В общем все обошлось вполне благополучно, если не считать того, что вскоре сына жестянщика, придравшись к чему-то, отстранили от занятий на неопределенный срок.

— Ничего, Митяй, не отстанешь: я помогу тебе, — успокаивал приятеля Николай. — Тебе, вижу, и самому надоело ходить в холуях.

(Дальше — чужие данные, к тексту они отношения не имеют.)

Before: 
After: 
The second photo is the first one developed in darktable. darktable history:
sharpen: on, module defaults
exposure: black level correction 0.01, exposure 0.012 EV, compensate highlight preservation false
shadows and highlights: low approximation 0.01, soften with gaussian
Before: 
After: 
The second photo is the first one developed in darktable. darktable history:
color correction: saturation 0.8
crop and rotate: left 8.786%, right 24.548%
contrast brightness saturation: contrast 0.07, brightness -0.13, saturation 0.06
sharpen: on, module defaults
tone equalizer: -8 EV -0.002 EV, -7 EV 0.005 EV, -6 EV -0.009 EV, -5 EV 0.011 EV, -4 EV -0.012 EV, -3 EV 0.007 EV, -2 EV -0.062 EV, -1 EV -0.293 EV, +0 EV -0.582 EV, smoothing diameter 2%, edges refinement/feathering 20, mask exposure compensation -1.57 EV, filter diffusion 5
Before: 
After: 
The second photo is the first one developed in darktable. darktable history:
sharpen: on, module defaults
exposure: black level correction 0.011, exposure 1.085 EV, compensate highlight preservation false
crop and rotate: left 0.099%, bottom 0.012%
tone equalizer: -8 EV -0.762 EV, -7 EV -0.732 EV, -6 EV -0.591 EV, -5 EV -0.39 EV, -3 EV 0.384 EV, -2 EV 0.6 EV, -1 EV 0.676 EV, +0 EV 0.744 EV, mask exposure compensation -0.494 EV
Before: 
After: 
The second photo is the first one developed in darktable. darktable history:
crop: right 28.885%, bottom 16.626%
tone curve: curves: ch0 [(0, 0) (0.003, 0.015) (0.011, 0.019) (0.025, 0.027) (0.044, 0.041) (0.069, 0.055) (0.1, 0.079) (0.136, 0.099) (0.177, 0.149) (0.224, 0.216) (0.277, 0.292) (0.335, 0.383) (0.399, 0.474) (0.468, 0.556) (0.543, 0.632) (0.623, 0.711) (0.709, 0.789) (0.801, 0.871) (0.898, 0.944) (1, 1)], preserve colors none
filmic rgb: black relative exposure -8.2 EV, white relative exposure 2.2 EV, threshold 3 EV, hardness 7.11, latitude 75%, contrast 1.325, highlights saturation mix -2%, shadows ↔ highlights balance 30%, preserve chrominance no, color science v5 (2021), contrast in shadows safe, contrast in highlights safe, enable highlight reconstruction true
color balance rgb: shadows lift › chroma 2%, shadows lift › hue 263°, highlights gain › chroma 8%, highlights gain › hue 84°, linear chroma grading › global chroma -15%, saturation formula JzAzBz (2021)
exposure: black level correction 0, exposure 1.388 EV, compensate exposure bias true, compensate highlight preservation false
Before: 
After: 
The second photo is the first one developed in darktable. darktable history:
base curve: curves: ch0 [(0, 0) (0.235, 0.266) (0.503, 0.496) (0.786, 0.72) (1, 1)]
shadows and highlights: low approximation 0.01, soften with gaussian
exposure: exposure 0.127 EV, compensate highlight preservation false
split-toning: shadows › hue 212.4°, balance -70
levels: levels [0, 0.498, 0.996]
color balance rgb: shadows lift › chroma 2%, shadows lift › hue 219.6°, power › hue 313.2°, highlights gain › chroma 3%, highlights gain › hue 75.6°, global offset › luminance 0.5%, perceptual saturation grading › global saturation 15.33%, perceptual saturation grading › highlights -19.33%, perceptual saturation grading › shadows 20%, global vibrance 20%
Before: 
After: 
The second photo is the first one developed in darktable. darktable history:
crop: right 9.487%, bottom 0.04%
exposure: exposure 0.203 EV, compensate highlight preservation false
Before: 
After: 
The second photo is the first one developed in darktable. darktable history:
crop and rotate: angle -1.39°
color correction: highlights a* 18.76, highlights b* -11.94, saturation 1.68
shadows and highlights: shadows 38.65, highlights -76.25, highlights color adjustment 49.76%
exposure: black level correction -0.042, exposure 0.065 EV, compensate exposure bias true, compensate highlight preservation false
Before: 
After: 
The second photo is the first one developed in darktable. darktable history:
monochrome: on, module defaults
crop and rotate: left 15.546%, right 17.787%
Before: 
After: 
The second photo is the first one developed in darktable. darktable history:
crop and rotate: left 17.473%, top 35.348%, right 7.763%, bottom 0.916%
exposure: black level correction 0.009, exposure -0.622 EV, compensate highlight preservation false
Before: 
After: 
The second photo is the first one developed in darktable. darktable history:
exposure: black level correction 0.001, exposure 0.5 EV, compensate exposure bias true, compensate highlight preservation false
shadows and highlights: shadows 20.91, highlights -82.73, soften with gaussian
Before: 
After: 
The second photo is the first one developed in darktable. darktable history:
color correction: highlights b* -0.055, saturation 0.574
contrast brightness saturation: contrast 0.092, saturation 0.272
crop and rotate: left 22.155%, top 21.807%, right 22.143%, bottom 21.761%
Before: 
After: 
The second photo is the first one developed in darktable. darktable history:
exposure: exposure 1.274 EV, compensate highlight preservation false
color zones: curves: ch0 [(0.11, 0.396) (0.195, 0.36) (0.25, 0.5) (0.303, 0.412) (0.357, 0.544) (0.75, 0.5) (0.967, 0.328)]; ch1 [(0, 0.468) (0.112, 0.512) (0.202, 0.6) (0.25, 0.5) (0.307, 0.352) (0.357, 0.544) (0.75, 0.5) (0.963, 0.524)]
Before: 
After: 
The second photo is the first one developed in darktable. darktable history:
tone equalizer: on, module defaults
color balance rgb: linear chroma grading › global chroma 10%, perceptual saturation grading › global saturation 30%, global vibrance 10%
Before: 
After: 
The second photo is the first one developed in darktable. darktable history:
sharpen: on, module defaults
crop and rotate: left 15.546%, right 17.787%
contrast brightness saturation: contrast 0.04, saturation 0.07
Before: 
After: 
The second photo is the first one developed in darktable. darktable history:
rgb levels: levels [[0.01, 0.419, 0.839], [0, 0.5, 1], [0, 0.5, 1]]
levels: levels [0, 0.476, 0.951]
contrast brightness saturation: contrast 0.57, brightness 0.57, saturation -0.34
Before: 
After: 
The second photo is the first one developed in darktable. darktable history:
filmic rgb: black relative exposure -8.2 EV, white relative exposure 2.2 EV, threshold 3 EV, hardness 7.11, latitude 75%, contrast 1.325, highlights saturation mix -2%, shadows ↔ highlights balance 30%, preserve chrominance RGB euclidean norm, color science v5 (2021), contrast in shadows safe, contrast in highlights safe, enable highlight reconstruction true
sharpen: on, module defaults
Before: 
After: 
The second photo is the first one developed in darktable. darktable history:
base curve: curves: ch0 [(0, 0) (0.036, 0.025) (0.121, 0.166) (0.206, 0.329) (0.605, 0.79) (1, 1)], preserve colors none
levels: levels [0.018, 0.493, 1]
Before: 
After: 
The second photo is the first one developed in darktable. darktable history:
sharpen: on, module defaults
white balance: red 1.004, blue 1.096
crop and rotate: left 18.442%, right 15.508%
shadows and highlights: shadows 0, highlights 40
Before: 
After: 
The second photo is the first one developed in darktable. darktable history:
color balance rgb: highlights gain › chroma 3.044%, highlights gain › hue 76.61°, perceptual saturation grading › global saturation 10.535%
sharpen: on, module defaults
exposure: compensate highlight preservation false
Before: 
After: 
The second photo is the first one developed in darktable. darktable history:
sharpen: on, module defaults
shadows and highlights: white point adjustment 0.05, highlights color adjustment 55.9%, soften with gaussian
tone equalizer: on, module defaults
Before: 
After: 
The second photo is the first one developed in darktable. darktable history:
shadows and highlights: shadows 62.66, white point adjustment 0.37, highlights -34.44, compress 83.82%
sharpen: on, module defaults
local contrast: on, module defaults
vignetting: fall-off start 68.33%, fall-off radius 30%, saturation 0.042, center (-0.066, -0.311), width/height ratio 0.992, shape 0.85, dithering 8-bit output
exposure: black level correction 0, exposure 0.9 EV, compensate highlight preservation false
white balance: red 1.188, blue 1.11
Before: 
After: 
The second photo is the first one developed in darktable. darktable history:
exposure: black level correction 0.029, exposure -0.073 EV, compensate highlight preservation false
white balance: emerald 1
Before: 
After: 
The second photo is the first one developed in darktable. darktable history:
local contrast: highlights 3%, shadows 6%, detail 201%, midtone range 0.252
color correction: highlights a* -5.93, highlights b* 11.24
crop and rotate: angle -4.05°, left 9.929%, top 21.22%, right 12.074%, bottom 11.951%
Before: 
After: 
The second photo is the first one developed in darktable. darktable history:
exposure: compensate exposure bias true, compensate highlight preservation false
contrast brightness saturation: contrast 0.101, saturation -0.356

— Надоело, — согласился Митяй. — Ты не думай, я и сам бы давно уже накостылял этому Дылде, только отца жалко. Если бы ты знал, как он этого Пржиалковского просил, чтобы меня в гимназию приняли! Вот я и терпел.

— А ты подумал о том, что если сам унижаешься, то этим самым и своего отца унижаешь? — вскипел Николай.

— Думал, только разве его убедишь?

— Давай вместе.

— Давай, только это не поможет.

Но, к изумлению обоих, старый жестянщик воспринял случившееся даже с каким-то удовлетворением:

— Благодарствуем за науку, — сказал он Николаю, когда тот горячо принялся убеждать его не заставлять Митяя прислужничать, — очень это у вас просто-понятно выходит. Я ведь как думал: главное, чтобы гимназию ему закончить. А это вы верно объясняете: смолоду гнуть спину — на всю жизнь раб. А что не побрезгали нашим братом, с книгами вот пришли, чтобы помочь Митяю, — низкий вам наш поклон.

С тех пор как Николай подружился с сыном отставного солдата, Дылда не упускал случая напакостить ему. А услужливые приятели старались: то нальют на сиденье парты чернила, то подсунут в ранец кирпич. Николай хотя и огорчался, но виду не подавал. Вынет кирпич из ранца, положит на сиденье и улыбнется:

— Догадливый народ! Все немного повыше, мне так виднее, что на доске написано.

Дылда злился, и однажды гимназисты подкараулили Крыленко в переулке.

Николай мог бы еще убежать, путь к отступлению был свободен, по оп, стиснув зубы и сжав кулаки, смотрел прямо перед собой и, казалось, не слышал угрожающих выкриков: «Ссыльный, арестант, сматывайся отсюда, пока ребра целы!»

Дылда забыл об осторожности и тотчас получил такого тумака, что даже присел от боли. И тогда началась свалка, гимназисты принялись тузить друг друга с ожесточением, не щадя кулаков, не разбирая, кому наносят удары. Впрочем, вскоре драка прекратилась сама собой.

— Погоди, ты у меня еще получишь, арестантская морда, — скулил побитый Дылда, поглядывая в сторону хибарки отставного солдата, откуда бежал Митяй.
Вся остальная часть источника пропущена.